Benjamin Tucker – email@example.com
Stephanie Hedges – firstname.lastname@example.org
Department of Linguistics
University of Alberta
Edmonton, Alberta T6G 2E7
Mark Berardi – email@example.com
Eric Hunter – firstname.lastname@example.org
Department of Communicative Sciences and Disorders
Michigan State University
East Lansing, Michigan 48824
Popular version of paper 1aSC3 (your paper version)
Presented Monday morning 11:15 AM – 12:00P PM, December 7, 2020
179th ASA Meeting, Acoustics Virtually Everywhere
Research into the perception and production of the human voice has shown that the human voice changes with age (e.g., Harnsberger et al., 2008). Most of the previous studies have investigated speech changes over time using groups of people of different ages, while a few studies have tracked how an individual speaker’s voice changes over time.
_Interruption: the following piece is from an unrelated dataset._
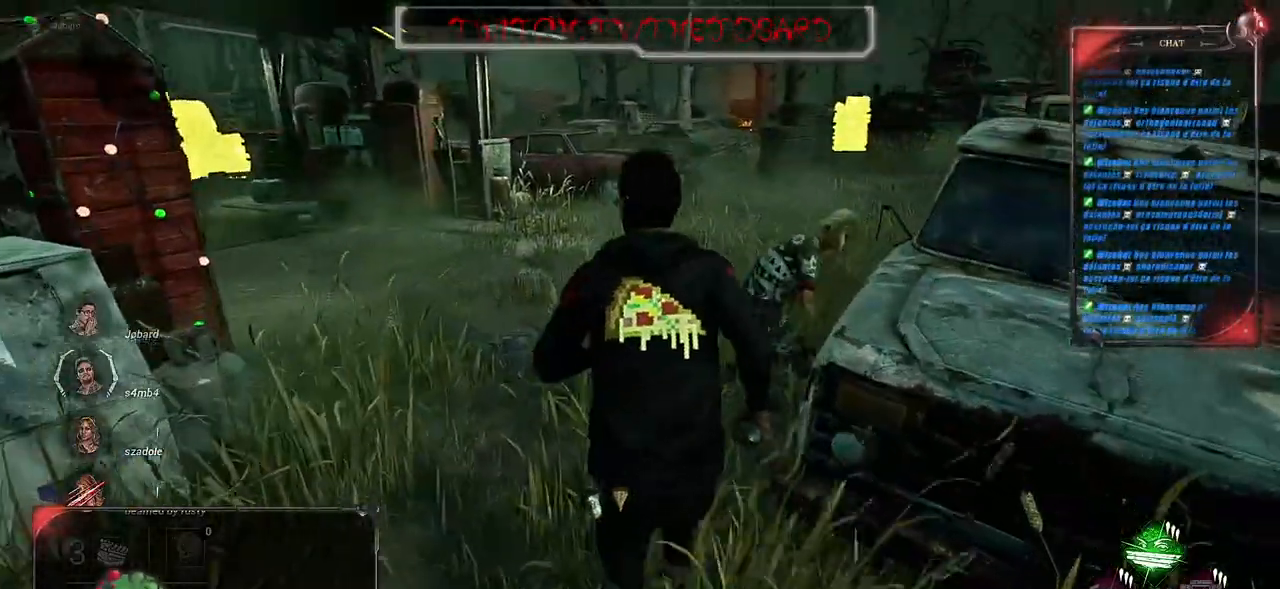
{"keys": ["z"], "mouse": [], "events": [[267, "shift", "up"]]}
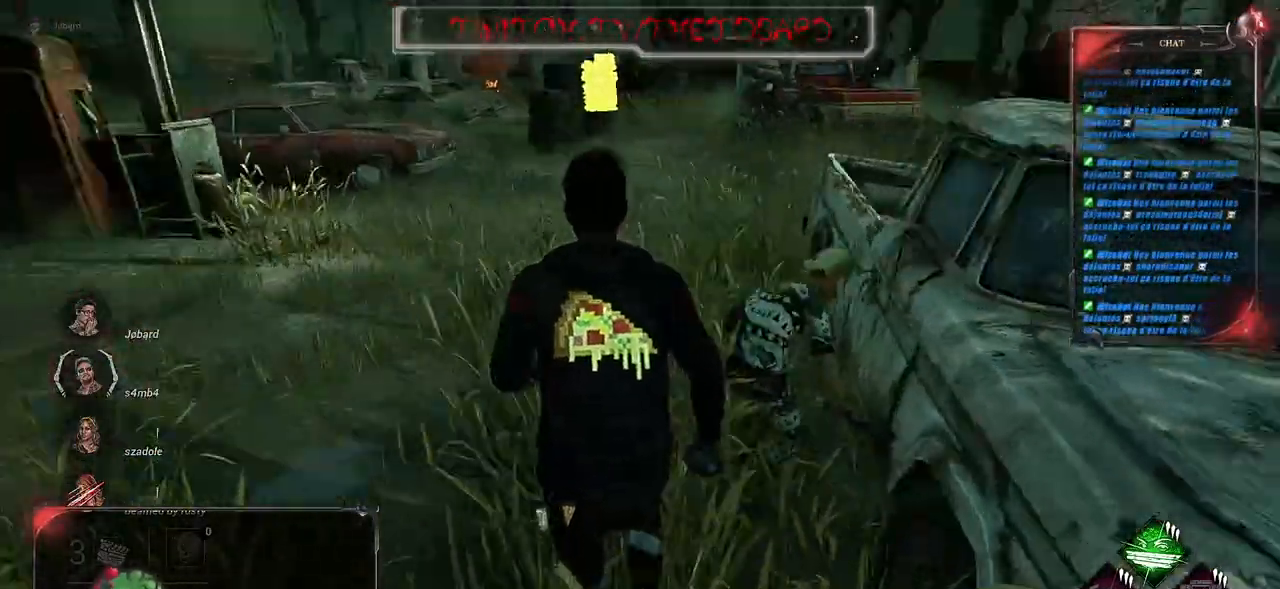
{"keys": [], "mouse": ["left"], "events": [[117, "mouse_left", "down"], [250, "z", "up"]]}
The present study investigates three male speakers and how their voices change over the last 30 to 50 years of their lives.
We used publicly available archives of speeches given to large audiences on a semi-regular basis (generally with a couple of years between each instance). The group of speeches was given during the last 30-50 years of each speaker’s life, meaning that we have samples ranging from the speakers’ late 40s to early 90s. We extracted 5-minute samples (recordings and transcripts) from each speech. We then used the Penn forced-alignment system (this system finds and marks the boundaries of individual speech sounds) to identify word and sound boundaries. Acoustic characteristics of the speech were extracted from the speech signal using a custom script using the Praat software package.
In the present analysis, we investigate changes in the vowel space (the acoustic range of vowels a speaker has produced), fundamental frequency (what a listener hears as pitch), the duration of words and sounds (segments), and speech rate. We model the acoustic characteristics of our speakers using Generalized Additive Models (Hastie & Tibshirani, 1990), which allows for an investigation of non-linear changes over time.
The results are discussed in terms of vocal changes over the lifespan in the speakers’ later-years. Figure 1 illustrates the change in one speaker’s vowel space as he ages. We find that for this speaker the vowel space shifts to lower frequencies as he ages.
Figure 1 – An animation of Speaker 1’s vowel space and how it changes over a period of 50 years. Each colored circle represents a different decade.
We also find a similar effect for fundamental frequency across all three speakers, Figure 2, where the average fundamental frequency of their voices gets lower and lower as they age and then starts to get higher after the age of 70. This effect is the same for word and segment duration. We find that on average as our three speakers age their speech (at least when giving public speeches) gets faster and then slows down after around the age of 70.
Figure 2: Average fundamental frequency of our speakers’ speech as they age.
Figure 3: Average speech rate in syllables per second of our speakers’ speech as they age.
While on average our three speakers show a change in the progression of their speech at the age of 70, each speaker has their own unique speech trajectory. From a physiological standpoint, our data suggest that with age come not only laryngeal changes (changes to the voice) but also a decrease in respiratory health – especially expiratory volume – as has been reflected in previous studies.